Berkshire Hathaway, as of December 31, owned 7.8% of the outstanding shares of the company.
“It’s been doing exactly what I like ever since we started buying it a few years ago. People have this misconception that when we buy a stock, we want it to go up. That’s the last thing we want it to do.”
He could be making reference to the fact that until Berkshire Hathaway finishes buying all of their shares, they want the stock price to drop so they could purchase even more at a lower price.
“There were 1.6 or 1.7 billion shares outstanding when we started buying and a fair number of options out there – maybe 40 million shares or something like that. That overhang has been reduced significantly and the number of shares is 990 million,” explains Buffett.
“I actually wrote a couple of years ago when we bought it that the best thing that could happen is if the stock did nothing for five years because they [IBM] were going to buy back a lot of stock. And the cheaper they bought it, the more shares they bought.” The overall result is that it increases the Berkshire Hathaway stake in the company.
If a company is purchasing its own stock, as the majority of the companies do that Berkshire Hathaway invests in, “our interest in the company is increasing day after day and if the company is buying it, we’re not laying out a dollar. If we’re buying it we’re laying out some money, but we’re buying it cheaper. And I like buying anything cheap,” noted Buffett.
“There have been no surprises at IBM,” added Buffett. “We expected revenue to come down.
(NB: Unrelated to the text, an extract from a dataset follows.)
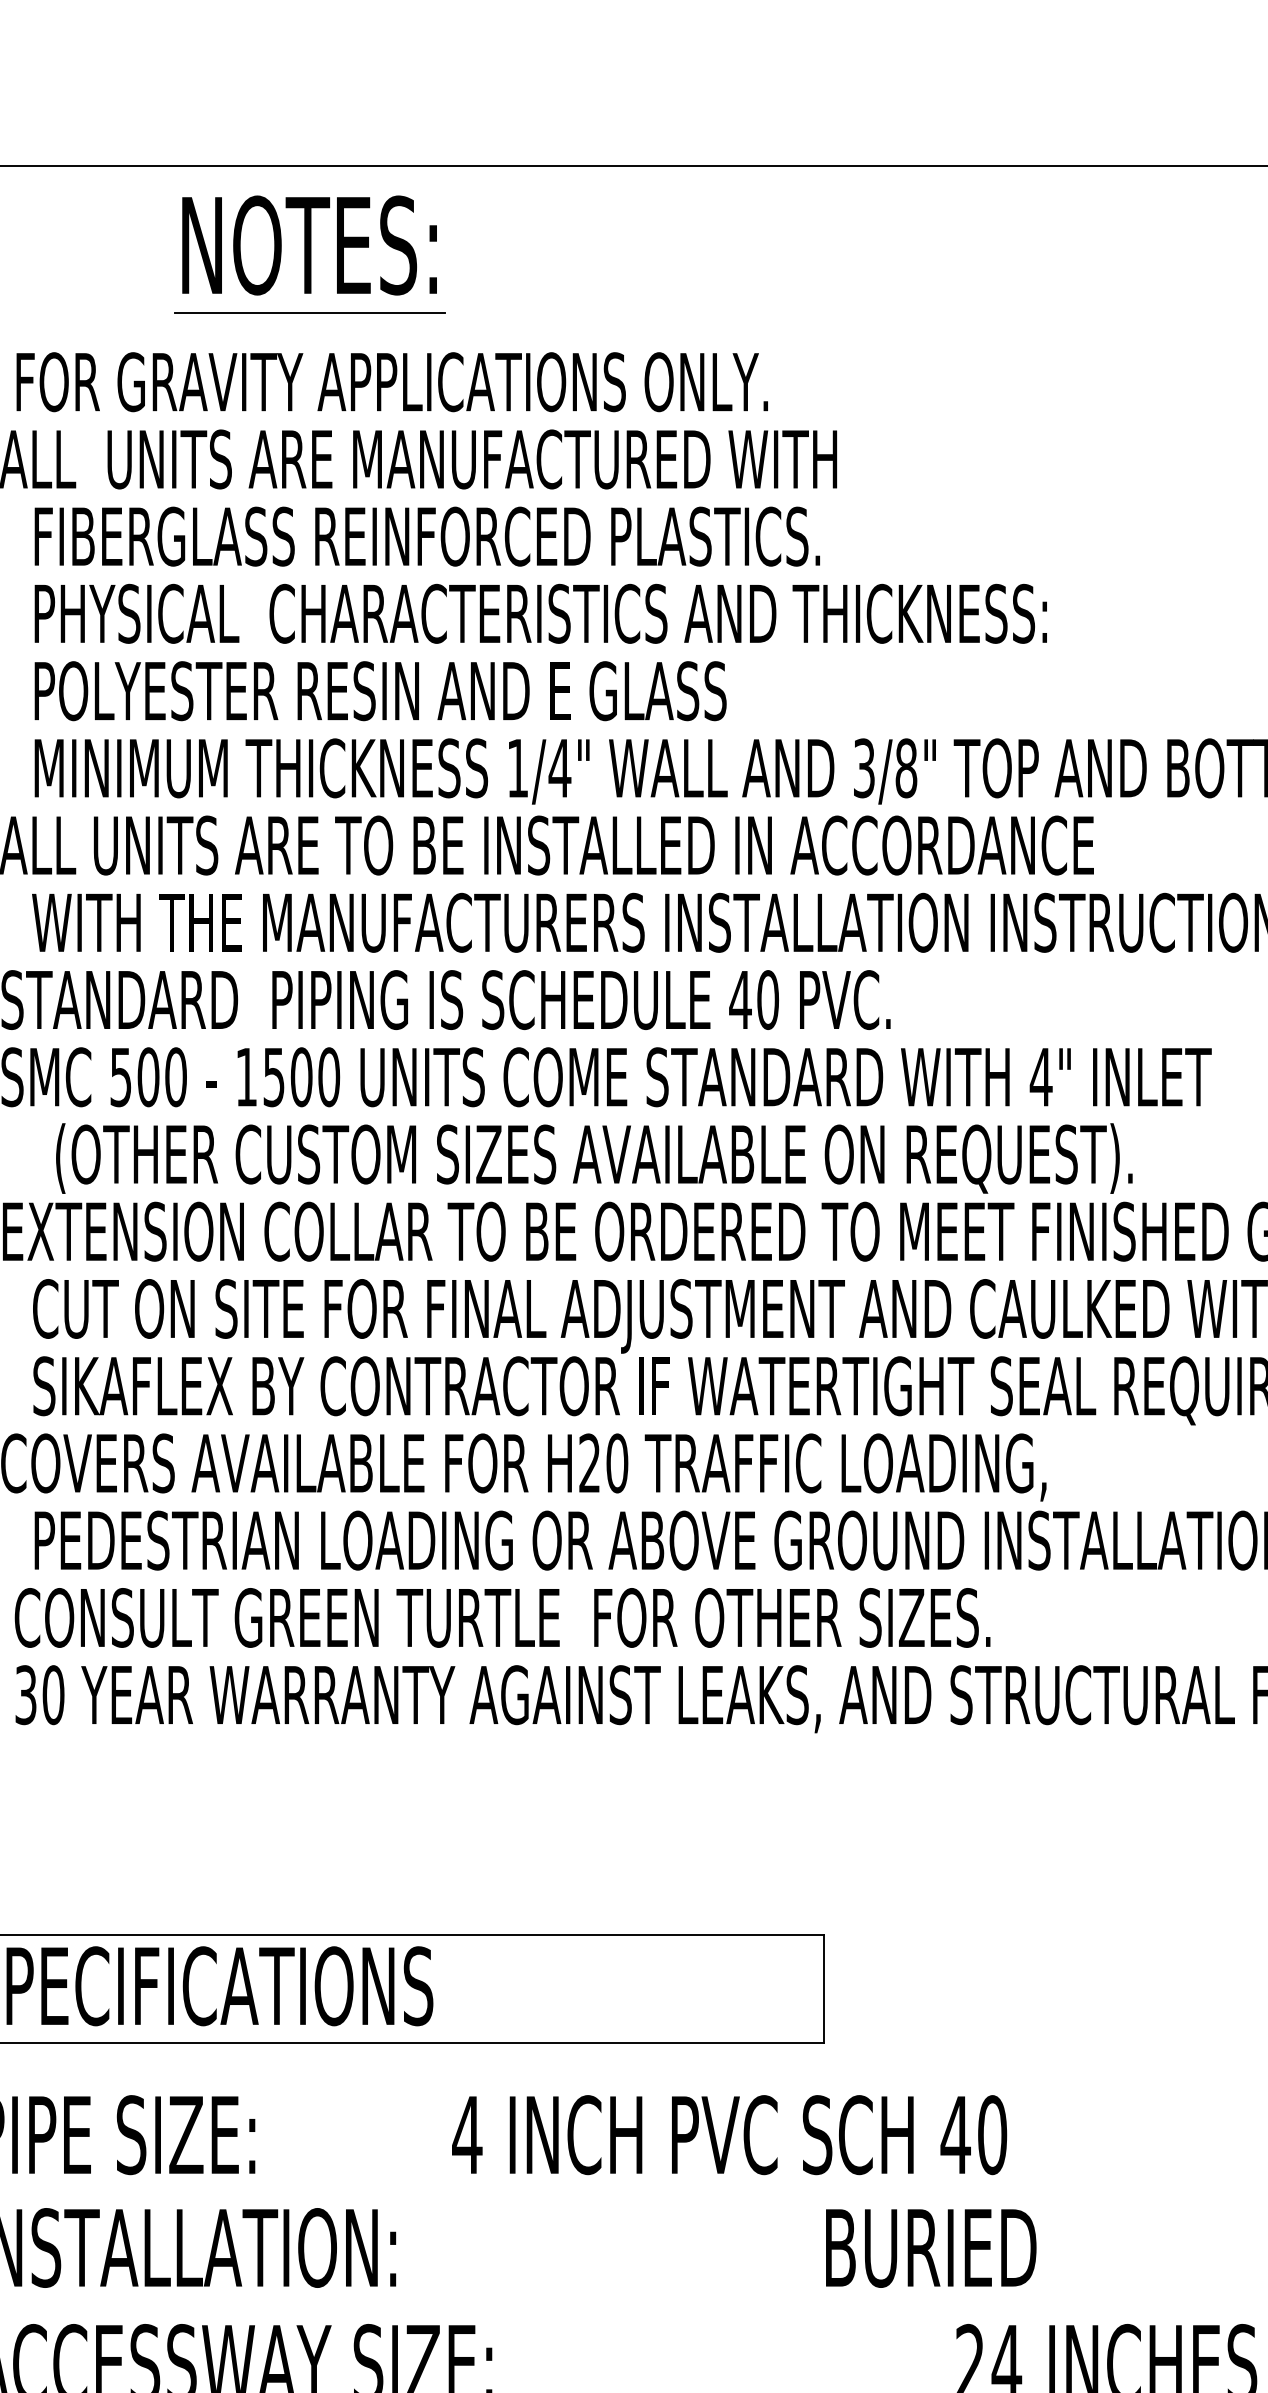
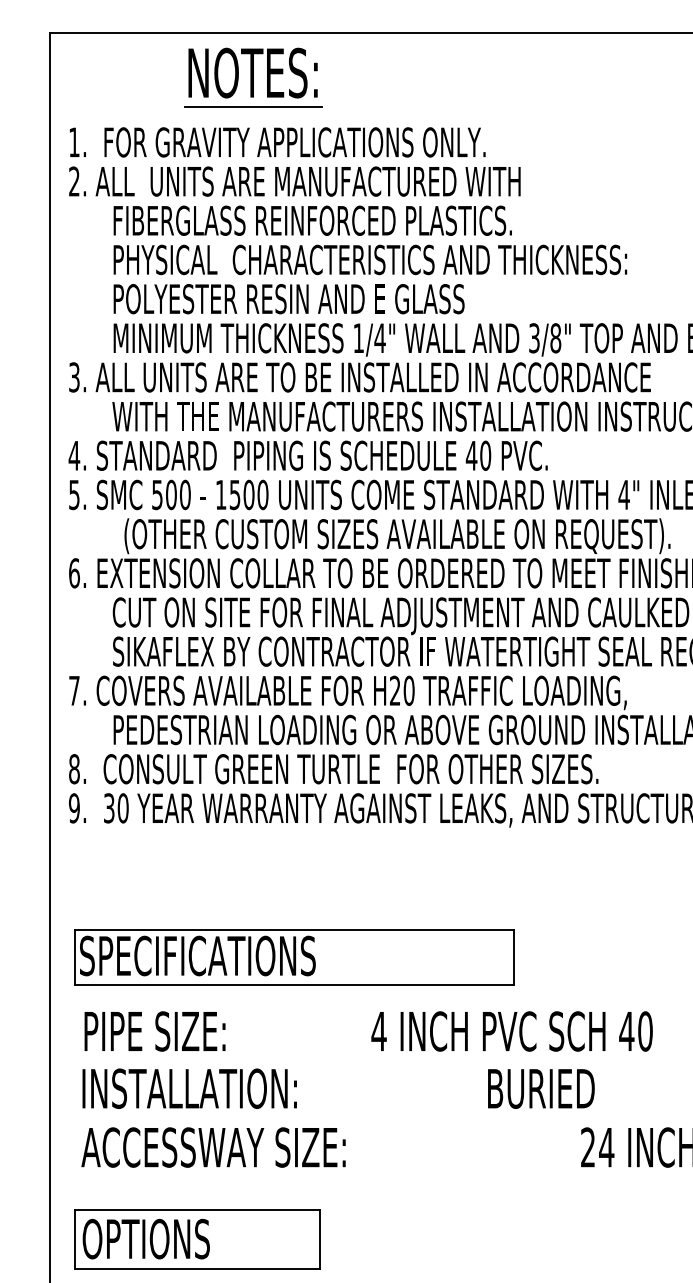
text: (728, 2135) -> (511, 1031), moved
text: (931, 2247) -> (541, 1088), moved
We expected a year like this where foreign exchange would take a whack off revenues.”
The stronger dollar has hurt IBM by making the company’s foreign revenue worth less money in terms of the dollar. The total revenue at IBM dropped by 7% last year to $92.8 billion.
Jim Cramer, CNBC commentator, mentions that the jury is still out on the Berkshire Hathaway IBM investment.
“If they [IBM] can pull off this transaction and become a social, mobile, cloud, security and data analytics company, then Warren Buffett is going to be right,” says Cramer.
“If they can’t pull it off, they could be like the Tesco investment that he made,” adds Cramer, referring to Berkshire Hathaway losing money on it investment in the British grocery store.
Peter Wahlstrom, analyst at MorningStar, thinks quite highly of IBM.
“IBM holds a defensible position in enterprise software, services and hardware,” writes Wahlstrom on MorningStar.com. “While each of these businesses is an industry leader in its own right, the combination of these products and services provides the firm with a unique solution creation perspective and delivery ability that is key to its wide economic moat.”
No doubt that the company has its problems, says Wahlstrom. But “we believe IBM’s product development and entrenched customer relationships will ensure that the firm maintains its competitive advantage.”